■ **INSTRUCTION**
Please return all the records exactly, with nothing left out.

■ **DATA TO USE**
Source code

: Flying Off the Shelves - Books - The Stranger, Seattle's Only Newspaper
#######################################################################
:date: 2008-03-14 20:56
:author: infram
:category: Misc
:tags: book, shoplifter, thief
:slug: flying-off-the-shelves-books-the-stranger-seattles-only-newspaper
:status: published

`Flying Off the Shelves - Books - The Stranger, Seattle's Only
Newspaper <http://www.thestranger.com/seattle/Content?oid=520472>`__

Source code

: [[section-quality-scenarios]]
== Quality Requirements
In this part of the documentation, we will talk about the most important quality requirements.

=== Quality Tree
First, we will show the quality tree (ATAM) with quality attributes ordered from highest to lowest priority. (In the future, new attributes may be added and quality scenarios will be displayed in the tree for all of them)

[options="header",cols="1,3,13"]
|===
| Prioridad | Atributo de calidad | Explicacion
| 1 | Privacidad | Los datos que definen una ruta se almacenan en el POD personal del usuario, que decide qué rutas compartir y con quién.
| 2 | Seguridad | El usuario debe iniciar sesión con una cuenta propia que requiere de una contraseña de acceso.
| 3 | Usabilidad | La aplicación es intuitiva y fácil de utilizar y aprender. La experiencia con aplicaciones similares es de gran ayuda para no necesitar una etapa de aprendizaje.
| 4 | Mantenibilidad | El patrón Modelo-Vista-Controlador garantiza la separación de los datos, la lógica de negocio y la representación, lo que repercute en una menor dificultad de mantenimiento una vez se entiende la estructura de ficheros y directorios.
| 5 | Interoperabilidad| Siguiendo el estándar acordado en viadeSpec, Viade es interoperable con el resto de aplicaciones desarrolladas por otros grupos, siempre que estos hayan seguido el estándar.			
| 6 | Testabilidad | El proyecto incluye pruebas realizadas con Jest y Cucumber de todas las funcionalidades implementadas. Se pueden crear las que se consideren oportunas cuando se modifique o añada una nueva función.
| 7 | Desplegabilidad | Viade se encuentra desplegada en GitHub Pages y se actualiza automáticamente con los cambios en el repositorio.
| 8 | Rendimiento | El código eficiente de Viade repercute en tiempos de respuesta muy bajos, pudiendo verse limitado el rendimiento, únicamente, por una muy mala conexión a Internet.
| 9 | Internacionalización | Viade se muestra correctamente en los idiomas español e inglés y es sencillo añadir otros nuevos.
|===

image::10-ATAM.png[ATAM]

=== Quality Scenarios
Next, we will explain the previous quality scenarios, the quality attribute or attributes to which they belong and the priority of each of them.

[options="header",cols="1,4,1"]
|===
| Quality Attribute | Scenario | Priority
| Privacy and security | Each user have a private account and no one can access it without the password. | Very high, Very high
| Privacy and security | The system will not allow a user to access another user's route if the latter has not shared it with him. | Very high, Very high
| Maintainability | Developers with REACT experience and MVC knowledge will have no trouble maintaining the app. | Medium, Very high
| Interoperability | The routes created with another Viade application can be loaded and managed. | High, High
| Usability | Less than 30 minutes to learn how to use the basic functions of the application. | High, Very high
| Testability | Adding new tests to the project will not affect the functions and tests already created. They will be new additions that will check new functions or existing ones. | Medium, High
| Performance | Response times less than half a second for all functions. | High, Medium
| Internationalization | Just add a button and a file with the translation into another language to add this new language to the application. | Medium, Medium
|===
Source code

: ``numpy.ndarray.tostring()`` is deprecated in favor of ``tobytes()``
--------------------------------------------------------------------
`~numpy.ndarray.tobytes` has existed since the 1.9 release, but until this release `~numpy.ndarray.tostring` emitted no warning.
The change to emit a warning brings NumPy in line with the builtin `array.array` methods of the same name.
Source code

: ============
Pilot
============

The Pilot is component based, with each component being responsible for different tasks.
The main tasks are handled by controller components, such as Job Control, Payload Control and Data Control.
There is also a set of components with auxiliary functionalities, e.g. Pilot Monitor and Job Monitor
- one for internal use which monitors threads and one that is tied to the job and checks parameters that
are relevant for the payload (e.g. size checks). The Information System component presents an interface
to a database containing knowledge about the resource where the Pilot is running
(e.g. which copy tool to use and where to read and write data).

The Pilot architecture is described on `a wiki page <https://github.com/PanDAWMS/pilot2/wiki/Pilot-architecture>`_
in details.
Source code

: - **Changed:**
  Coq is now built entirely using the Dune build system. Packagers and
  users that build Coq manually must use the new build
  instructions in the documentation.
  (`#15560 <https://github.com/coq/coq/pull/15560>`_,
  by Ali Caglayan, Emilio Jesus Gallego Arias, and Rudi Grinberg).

■ **TASK OUTPUT**
Source code

: Flying Off the Shelves - Books - The Stranger, Seattle's Only Newspaper
#######################################################################
:date: 2008-03-14 20:56
:author: infram
:category: Misc
:tags: book, shoplifter, thief
:slug: flying-off-the-shelves-books-the-stranger-seattles-only-newspaper
:status: published

`Flying Off the Shelves - Books - The Stranger, Seattle's Only
Newspaper <http://www.thestranger.com/seattle/Content?oid=520472>`__

Source code

: [[section-quality-scenarios]]
== Quality Requirements
In this part of the documentation, we will talk about the most important quality requirements.

=== Quality Tree
First, we will show the quality tree (ATAM) with quality attributes ordered from highest to lowest priority. (In the future, new attributes may be added and quality scenarios will be displayed in the tree for all of them)

[options="header",cols="1,3,13"]
|===
| Prioridad | Atributo de calidad | Explicacion
| 1 | Privacidad | Los datos que definen una ruta se almacenan en el POD personal del usuario, que decide qué rutas compartir y con quién.
| 2 | Seguridad | El usuario debe iniciar sesión con una cuenta propia que requiere de una contraseña de acceso.
| 3 | Usabilidad | La aplicación es intuitiva y fácil de utilizar y aprender. La experiencia con aplicaciones similares es de gran ayuda para no necesitar una etapa de aprendizaje.
| 4 | Mantenibilidad | El patrón Modelo-Vista-Controlador garantiza la separación de los datos, la lógica de negocio y la representación, lo que repercute en una menor dificultad de mantenimiento una vez se entiende la estructura de ficheros y directorios.
| 5 | Interoperabilidad| Siguiendo el estándar acordado en viadeSpec, Viade es interoperable con el resto de aplicaciones desarrolladas por otros grupos, siempre que estos hayan seguido el estándar.			
| 6 | Testabilidad | El proyecto incluye pruebas realizadas con Jest y Cucumber de todas las funcionalidades implementadas. Se pueden crear las que se consideren oportunas cuando se modifique o añada una nueva función.
| 7 | Desplegabilidad | Viade se encuentra desplegada en GitHub Pages y se actualiza automáticamente con los cambios en el repositorio.
| 8 | Rendimiento | El código eficiente de Viade repercute en tiempos de respuesta muy bajos, pudiendo verse limitado el rendimiento, únicamente, por una muy mala conexión a Internet.
| 9 | Internacionalización | Viade se muestra correctamente en los idiomas español e inglés y es sencillo añadir otros nuevos.
|===

image::10-ATAM.png[ATAM]

=== Quality Scenarios
Next, we will explain the previous quality scenarios, the quality attribute or attributes to which they belong and the priority of each of them.

[options="header",cols="1,4,1"]
|===
| Quality Attribute | Scenario | Priority
| Privacy and security | Each user have a private account and no one can access it without the password. | Very high, Very high
| Privacy and security | The system will not allow a user to access another user's route if the latter has not shared it with him. | Very high, Very high
| Maintainability | Developers with REACT experience and MVC knowledge will have no trouble maintaining the app. | Medium, Very high
| Interoperability | The routes created with another Viade application can be loaded and managed. | High, High
| Usability | Less than 30 minutes to learn how to use the basic functions of the application. | High, Very high
| Testability | Adding new tests to the project will not affect the functions and tests already created. They will be new additions that will check new functions or existing ones. | Medium, High
| Performance | Response times less than half a second for all functions. | High, Medium
| Internationalization | Just add a button and a file with the translation into another language to add this new language to the application. | Medium, Medium
|===
Source code

: ``numpy.ndarray.tostring()`` is deprecated in favor of ``tobytes()``
--------------------------------------------------------------------
`~numpy.ndarray.tobytes` has existed since the 1.9 release, but until this release `~numpy.ndarray.tostring` emitted no warning.
The change to emit a warning brings NumPy in line with the builtin `array.array` methods of the same name.
Source code

: ============
Pilot
============

The Pilot is component based, with each component being responsible for different tasks.
The main tasks are handled by controller components, such as Job Control, Payload Control and Data Control.
There is also a set of components with auxiliary functionalities, e.g. Pilot Monitor and Job Monitor
- one for internal use which monitors threads and one that is tied to the job and checks parameters that
are relevant for the payload (e.g. size checks). The Information System component presents an interface
to a database containing knowledge about the resource where the Pilot is running
(e.g. which copy tool to use and where to read and write data).

The Pilot architecture is described on `a wiki page <https://github.com/PanDAWMS/pilot2/wiki/Pilot-architecture>`_
in details.
Source code

: - **Changed:**
  Coq is now built entirely using the Dune build system. Packagers and
  users that build Coq manually must use the new build
  instructions in the documentation.
  (`#15560 <https://github.com/coq/coq/pull/15560>`_,
  by Ali Caglayan, Emilio Jesus Gallego Arias, and Rudi Grinberg).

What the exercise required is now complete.